Jan 2026

How to Bulk Increase Prices by Percentage in Shopify

By Avni Gajjar

How to Bulk Increase Prices by Percentage in Shopify

At some point, every growing Shopify store needs to raise prices: supplier costs go up, shipping becomes more expensive, or you realise your margins are too thin. Updating a few products is easy. Updating hundreds or thousands of SKUs by a specific percentage is where things get messy.

In this guide, we'll walk through when it makes sense to increase prices by percentage, the different ways to do it in Shopify, and how to avoid common mistakes like broken pricing, incorrect compare-at prices, or mismatched variants.

When Should You Increase Shopify Prices by Percentage?

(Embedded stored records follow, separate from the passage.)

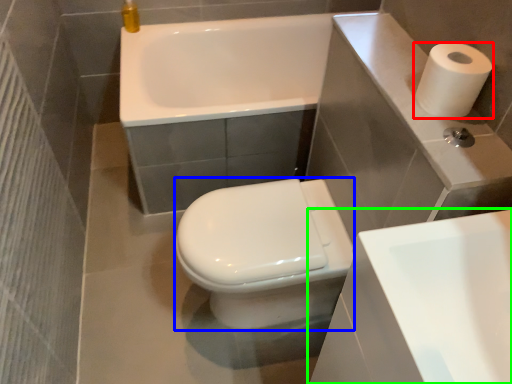
Question: Which is nearer to the paper towel (highlighted by a red box)? bidet (highlighted by a blue box) or sink (highlighted by a green box).

Choices:
 (A) bidet
 (B) sink

Answer: (B)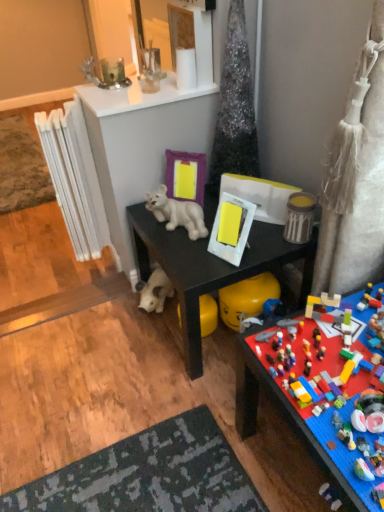
Locate an element on the screen. free space to the left of clear glass container at upper center, arranged as the 5th toy when ordered from the bottom is located at coordinates (123, 93).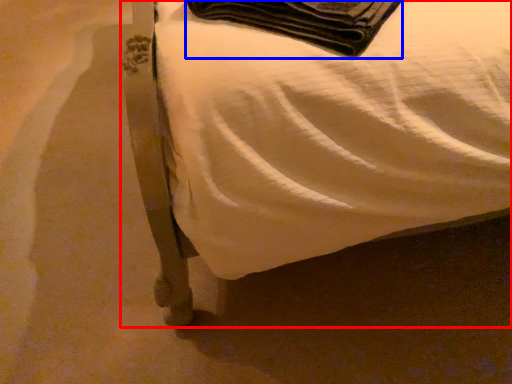
Question: Which of the following is the closest to the observer, furniture (highlighted by a red box) or blanket (highlighted by a blue box)?

Choices:
 (A) furniture
 (B) blanket

Answer: (A)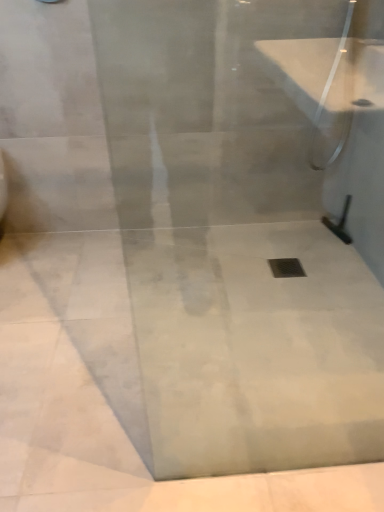
At what (x,y) coordinates should I click in order to perform the action: click on vacant space that is to the left of black rubber squeegee at right, which is the first shower in bottom-to-top order. Please return your answer as a coordinate pair (x, y). Image resolution: width=384 pixels, height=512 pixels. Looking at the image, I should click on (310, 233).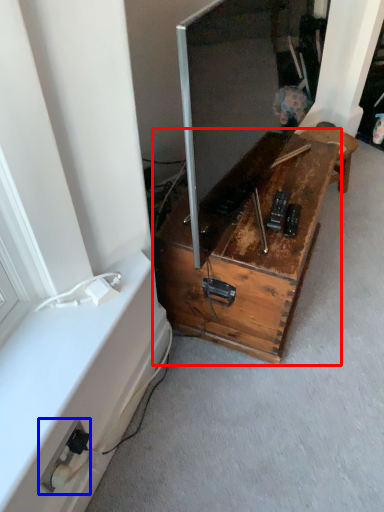
Question: Among these objects, which one is nearest to the camera, furniture (highlighted by a red box) or electric outlet (highlighted by a blue box)?

Choices:
 (A) furniture
 (B) electric outlet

Percentage-based price changes are useful when you want to adjust a whole segment of your catalog consistently, without manually calculating new prices for every SKU. Typical situations include:

  • Cost increases from suppliers – Apply a 5–10% price increase to maintain margins.
  • Currency or inflation adjustments – Standardise prices after exchange rate shifts.
  • Brand repositioning – Move your store upmarket with a consistent uplift.
  • Collection-specific adjustments – Increase prices only on certain brands, categories or seasons.

The key is consistency. If similar products end up with wildly different increases because you edited them by hand, you risk confusing customers and creating internal reporting headaches.

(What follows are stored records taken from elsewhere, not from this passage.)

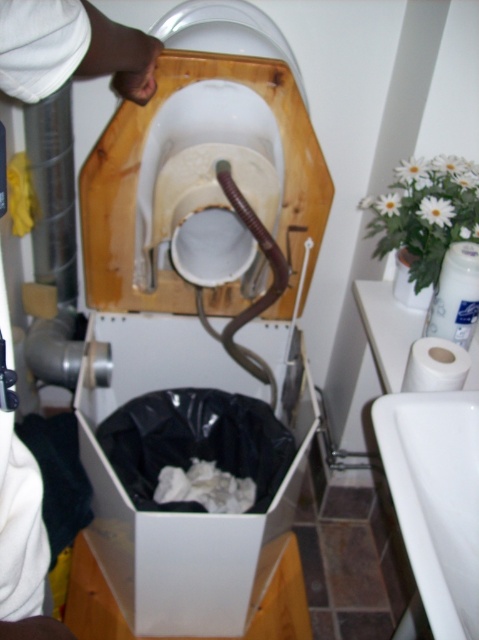
You are a plumber working on the toilet and need to place a tool in the white plastic box at lower center. Where exactly should you place it?

The white plastic box at lower center is located at coordinates point (180, 513), so place the tool there.

You are a plumber inspecting the bathroom and need to access the white glossy sink at lower right and the white matte toilet paper at lower right. Which object is closer to the center of the bathroom?

The white glossy sink at lower right is closer to the center of the bathroom because it is positioned to the left of the white matte toilet paper at lower right, which is further to the right.

You are standing in the bathroom and need to wash your hands. Where is the white glossy sink at lower right located?

The white glossy sink at lower right is located at point (435, 499).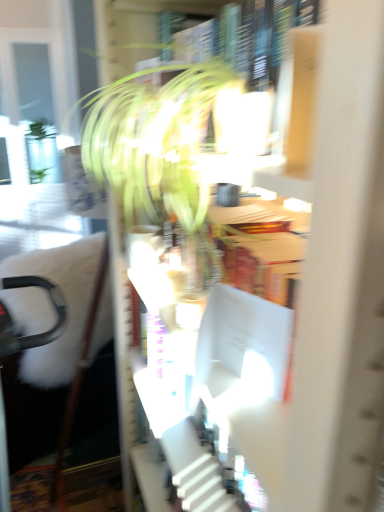
What do you see at coordinates (334, 289) in the screenshot? I see `white cardboard bookcase at center` at bounding box center [334, 289].

The width and height of the screenshot is (384, 512). I want to click on green leafy plant at center, so click(x=158, y=150).

In the scene shown: Is white cardboard bookcase at center oriented towards black plastic swivel chair at left?

No.

Where is `swivel chair below the white cardboard bookcase at center (from the image's perspective)`? This screenshot has height=512, width=384. swivel chair below the white cardboard bookcase at center (from the image's perspective) is located at coordinates (57, 387).

From a real-world perspective, who is located lower, white cardboard bookcase at center or black plastic swivel chair at left?

black plastic swivel chair at left, from a real-world perspective.

Is the position of white cardboard bookcase at center more distant than that of black plastic swivel chair at left?

No.

In the scene shown: Is white cardboard bookcase at center at the back of black plastic swivel chair at left?

That's not correct — black plastic swivel chair at left is not looking away from white cardboard bookcase at center.

Is black plastic swivel chair at left situated inside white cardboard bookcase at center or outside?

black plastic swivel chair at left is spatially situated outside white cardboard bookcase at center.

Between black plastic swivel chair at left and white cardboard bookcase at center, which one has smaller size?

white cardboard bookcase at center is smaller.

From a real-world perspective, between black plastic swivel chair at left and white cardboard bookcase at center, who is vertically lower?

black plastic swivel chair at left is physically lower.

Can you confirm if green leafy plant at center is thinner than black plastic swivel chair at left?

Yes, green leafy plant at center is thinner than black plastic swivel chair at left.

From their relative heights in the image, would you say green leafy plant at center is taller or shorter than black plastic swivel chair at left?

Clearly, green leafy plant at center is shorter compared to black plastic swivel chair at left.

From the picture: Which object is positioned more to the left, green leafy plant at center or black plastic swivel chair at left?

Positioned to the left is black plastic swivel chair at left.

Ways to Bulk Increase Prices in Shopify

Broadly, you have three options to bulk increase prices in Shopify:

  1. Using CSV export and import with spreadsheet formulas.
  2. Using Shopify's default bulk editor for manual edits.
  3. Using a dedicated bulk editor app that supports percentage rules.

All three can work. The right choice depends on how large your catalog is, how often you make changes, and how much risk you are comfortable taking with pricing.

Using a Dedicated Bulk Editor App for Percentage Price Changes

For stores that change prices regularly or manage large catalogs, a dedicated bulk editor app can reduce risk and save a lot of time. Instead of juggling CSVs and formulas, you define a rule and let the app do the maths and updates for you.

A typical workflow in a bulk editor app such as Shopify Bulk Editor by NSINN looks like this:

  1. Choose which products to target – filter by collection, vendor, product type, tags, price range, or inventory level.
  2. Define your rule – for example, "increase price by 8%" or "increase compare-at price by 15% for products in the Winter collection".
  3. Preview the changes – see the before/after values before you apply the update.
  4. Apply now or schedule – run immediately or set a date/time if you want the new prices to go live later.

Because the logic is rule-based, you can reuse it the next time you need to run a similar increase. You also get a clearer history of what changed, which is helpful when finance or merchandising teams want to understand past price movements.

Best Practices Before You Bulk Increase Prices

  • Export a backup – keep a fresh CSV export before making any large-scale adjustments. It is your safety net if something goes wrong.
  • Test on a small group first – run the price increase on a small collection or tag and verify everything looks correct in the storefront and cart.
  • Align with campaigns – coordinate price changes with ads, emails, and discount codes to avoid mixed signals to customers.
  • Check rounding and psychological pricing – decide whether you want prices to end in .00, .49, or .99 and ensure your formulas or rules reflect that.

Frequently Asked Questions About Percentage Price Increases in Shopify

Will increasing prices by percentage affect existing discount codes?

Yes. Percentage or fixed-amount discount codes will apply on top of your new prices. If you run aggressive discounts, review them after a major price increase to make sure margins still make sense.

Should I update compare-at prices as well?

It depends on how you use them. If compare-at prices represent the "original" or "regular" price, you may want to increase them proportionally or review them manually. Make sure the relationship between price and compare-at price is still logical and compliant with your local pricing and advertising rules.

How often should I review pricing?

Many stores review pricing quarterly or bi-annually, but it depends on your cost structure, competition, and product lifecycle. Having a repeatable, rule-based process makes it easier to adjust pricing when needed instead of putting it off because it is operationally painful.

Whether you choose CSV, the default editor, or a dedicated bulk editor app, the goal is the same: update prices confidently, consistently, and with as little manual risk as possible.